The sun is expected to continue to shine on the economy of Vancouver Island according to a report released today by the Vancouver Island Economic Alliance, but perhaps not as brightly as last year. John McKinley/VI Free Daily

Economic summit says Vancouver Island economy remains rosy

But there are warning signs, according to a report by the Vancouver Island Economic Alliance

The economic prospects of Vancouver Island are looking pretty good at the moment.

Just not quite as good as they looked in the fall of 2016.

That’s the verdict of the the third-annual State of the Island economic report unveiled this afternoon as the Vancouver Island Economic Summit wrapped up in Nanaimo.
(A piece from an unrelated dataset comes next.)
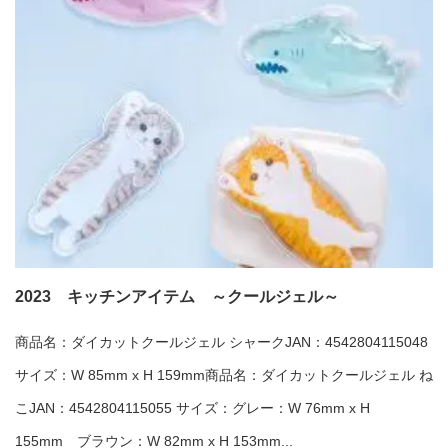
2023 キッチンアイテム ～クールジェル～
商品名：ダイカットクールジェル シャークJAN：4542804115048
サイズ：W 85mm x H 159mm商品名：ダイカットクールジェル ね
こJAN：4542804115055 サイズ：グレー：W 76mm x H
155mm ブラウン：W 82mm x H 153mm...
RELATED: John Horgan addresses Vancouver Island Economic Summit

Susan Mowbray, an economist with MNP and the report’s author said many of the Island’s key economic indicators remain strong, however their rate of growth has slowed. And a few extenuating factors — locally and abroad — bear watching.

Foremost among the big picture items are the increases in Bank of Canada’s prime lending rate and the uncertainty surrounding the North American Free Trade Agreement.

Closer to home, while the demand for wood products remains strong, access to wood fibre means there has not been corresponding increases in wood production. Meanwhile, retail and service businesses are struggling to fill low-wage jobs in part because of a lack of affordable housing.

The growth in the number of international students and tourists coming here has slowed. The caveat of course it that those numbers are still very strong, unemployment is at some of the lowest levels in the province and the softwood situation has yet to put its feared dent in the forestry industry.

And the housing market is booming as our population growth continues in all sub-regions except the North Island.

“I don’t want anyone to think the Island economy won’t continue to go well; it will,” Mowbray said. “The outlook remains rosy. It’s just not quite as rosy as it was a year ago.”